Polyptyque de 5 histoires distinctes, Carne est un court-métrage qui tente de saisir les différents rapports qu’ont les femmes à leur corps. 5 femmes, 5 corps, 5 techniques différentes: la diversité, qui est comptée par ce film, tente de saisir ce que veut dire “être une femme” notre époque et surtout qu’elle est le rapport qu’elles ont à leur corps, à leur féminité et aux regards que les autres leur portent. Le titre, qui renvoie à la viande, s’explique dans les titres donnés à chaque partie, et donc à chaque âge de la femme: comme un morceau de viande, elle est plus ou moins bien cuite.

  • La première histoire (Crua ou Crue) est basée sur la question de la grossophobie et sur l’appropriation d’un corps qualifié de “bien portant”. La technique utilisée est très bien choisie pour l’histoire racontée. En effet, c’est un stop-motion où l’histoire racontée est peinte dans une assiette. Cette mise en abyme rend palpable le propos mais donne surtout une autre portée à ce dernier. De plus, dans cette première partie, la question de l’obésité est traitée à travers le regard des autres, et notamment celui de la mère. La femme devient alors juge de la petite fille. L’image de fin, sur la poupée en porcelaine repeinte en rouge, est particulièrement troublante et fait la transition avec la deuxième histoire, portée sur les menstruations: Mal passada.
  • Le second tableau (Mal passada ou Saignante) traite de l’arrivée des menstruations chez les jeunes filles. Fait à l’aquarelle, il joue sur des coloris assez clairs entre les roses et le rouge. Il dépeint l’histoire d’une jeune ayant taché, pour la première fois, sa culotte avec le sang de ses menstrues. La fin du court-métrage expose différents corps de femmes de toutes les origines: il s’étend donc sur tous les corps et toutes les formes de féminité. La voix off rappelle aussi l’histoire des Vénus préhistoriques qui sont la preuve d’une immortalité de la femme: elle porte la vie et renaît donc par son propre sang.

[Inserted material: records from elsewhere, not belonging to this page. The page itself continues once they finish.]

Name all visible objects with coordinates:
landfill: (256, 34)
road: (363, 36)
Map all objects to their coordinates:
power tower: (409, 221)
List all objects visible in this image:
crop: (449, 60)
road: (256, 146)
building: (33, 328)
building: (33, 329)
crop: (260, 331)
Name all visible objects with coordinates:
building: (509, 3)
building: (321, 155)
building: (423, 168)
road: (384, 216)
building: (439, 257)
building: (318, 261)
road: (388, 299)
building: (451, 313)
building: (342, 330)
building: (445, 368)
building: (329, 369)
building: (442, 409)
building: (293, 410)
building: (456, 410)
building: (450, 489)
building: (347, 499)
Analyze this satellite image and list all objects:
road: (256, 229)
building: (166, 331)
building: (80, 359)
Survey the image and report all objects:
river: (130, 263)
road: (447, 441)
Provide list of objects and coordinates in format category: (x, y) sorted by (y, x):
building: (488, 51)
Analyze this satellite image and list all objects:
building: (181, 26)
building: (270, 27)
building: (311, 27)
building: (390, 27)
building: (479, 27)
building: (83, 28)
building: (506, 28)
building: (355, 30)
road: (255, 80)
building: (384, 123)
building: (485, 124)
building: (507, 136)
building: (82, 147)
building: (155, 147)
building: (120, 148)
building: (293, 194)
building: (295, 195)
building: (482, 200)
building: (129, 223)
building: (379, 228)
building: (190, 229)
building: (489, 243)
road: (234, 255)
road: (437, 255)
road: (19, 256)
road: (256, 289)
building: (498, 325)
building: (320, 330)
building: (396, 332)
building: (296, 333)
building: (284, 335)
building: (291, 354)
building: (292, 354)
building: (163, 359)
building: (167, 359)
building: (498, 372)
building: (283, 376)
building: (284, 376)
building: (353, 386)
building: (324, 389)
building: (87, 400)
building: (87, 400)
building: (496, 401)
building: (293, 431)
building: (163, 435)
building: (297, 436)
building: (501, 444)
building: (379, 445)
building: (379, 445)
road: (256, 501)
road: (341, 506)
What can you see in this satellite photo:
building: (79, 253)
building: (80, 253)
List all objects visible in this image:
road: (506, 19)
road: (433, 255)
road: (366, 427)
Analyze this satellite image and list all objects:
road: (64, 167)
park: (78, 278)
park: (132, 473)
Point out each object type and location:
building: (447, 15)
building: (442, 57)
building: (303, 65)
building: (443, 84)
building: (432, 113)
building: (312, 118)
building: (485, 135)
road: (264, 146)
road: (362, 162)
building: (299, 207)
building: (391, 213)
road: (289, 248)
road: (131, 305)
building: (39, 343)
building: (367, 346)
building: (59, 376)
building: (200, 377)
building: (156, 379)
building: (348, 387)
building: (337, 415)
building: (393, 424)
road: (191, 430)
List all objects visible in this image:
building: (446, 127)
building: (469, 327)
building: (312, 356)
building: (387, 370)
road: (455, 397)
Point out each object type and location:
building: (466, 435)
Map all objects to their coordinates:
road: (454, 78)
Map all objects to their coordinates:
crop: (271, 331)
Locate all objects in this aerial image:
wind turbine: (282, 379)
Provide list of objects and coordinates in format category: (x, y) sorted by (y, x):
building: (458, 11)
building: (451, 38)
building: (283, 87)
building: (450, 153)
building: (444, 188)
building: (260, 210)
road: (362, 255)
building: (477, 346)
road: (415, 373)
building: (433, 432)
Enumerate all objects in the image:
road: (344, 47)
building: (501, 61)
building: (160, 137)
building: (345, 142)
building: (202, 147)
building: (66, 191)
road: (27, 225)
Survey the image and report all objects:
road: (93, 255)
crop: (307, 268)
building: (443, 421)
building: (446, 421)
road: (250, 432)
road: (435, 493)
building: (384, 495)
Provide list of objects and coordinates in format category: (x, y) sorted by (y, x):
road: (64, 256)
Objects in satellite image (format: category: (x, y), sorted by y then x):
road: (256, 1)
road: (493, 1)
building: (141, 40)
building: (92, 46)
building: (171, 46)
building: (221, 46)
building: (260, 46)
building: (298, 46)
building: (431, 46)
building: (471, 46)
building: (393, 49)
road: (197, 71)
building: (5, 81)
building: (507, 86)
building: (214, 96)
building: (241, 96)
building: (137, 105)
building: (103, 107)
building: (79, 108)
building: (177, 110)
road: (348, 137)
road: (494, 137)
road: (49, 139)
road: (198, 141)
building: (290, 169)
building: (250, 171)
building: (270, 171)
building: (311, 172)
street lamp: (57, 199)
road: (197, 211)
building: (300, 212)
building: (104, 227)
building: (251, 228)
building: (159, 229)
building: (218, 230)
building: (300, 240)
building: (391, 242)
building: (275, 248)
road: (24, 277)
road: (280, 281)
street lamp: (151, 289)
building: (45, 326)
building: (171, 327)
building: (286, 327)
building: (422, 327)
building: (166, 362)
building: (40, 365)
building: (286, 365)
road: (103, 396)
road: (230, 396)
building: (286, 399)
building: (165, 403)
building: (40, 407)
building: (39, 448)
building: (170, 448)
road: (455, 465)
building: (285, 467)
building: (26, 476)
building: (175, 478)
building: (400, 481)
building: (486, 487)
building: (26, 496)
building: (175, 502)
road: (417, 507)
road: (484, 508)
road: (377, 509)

  • Le troisième chapitre (Ao Ponto ou À point) est à propos de « l’hypersexualisation des femmes noires » mais aussi de la transidentité puisque c’est une femme noire et trans qui racontent son histoire. Images faites avec des aplats de couleurs numériques, les teintes oscillent entre rose/rouge et noir/marron. Elle expose que la vie des femmes trans « ne tient qu’à un fil », d’autant plus celle des femmes noires car elles sont les dernières personnes à être respectées sur l’échelle de la tolérance.
  • La quatrième histoire (Passada ou Bien cuite) traite de la ménopause chez les femmes. La question de l’homosexualité est adjointe à cette thématique car la voix-off est faite par femme lesbienne qui donne son point de vue. Elle explique la ménopause: qu’elles sont ses conséquences sur le corps mais aussi sur le regard des autres. Fait avec de l’argile qui est modulée tout au long du court-métrage pour faire des formes ou des visages, il exprime à quel point autrui peut être dur avec ce qui lui est extérieur.
  • Le cinquième et dernier tableau (Bem passada ou Très cruite) trace une sorte de bilan sur la condition féminine et son évolution. Traitant de liberté, des corps et de sexualité, il expose la naissance des femmes au monde mais aussi toutes les contraintes qui en découlent. Inspiré de la technique d’Albert Perru, le film est entièrement basé sur des dessins qui sont grattés directement sur une pellicule. Les couleurs sont très vives, l’esthétique rappelle les premiers films d’animation: autrement dit, c’est un court-métrage varié, aussi passionnant dans le fond que dans la forme.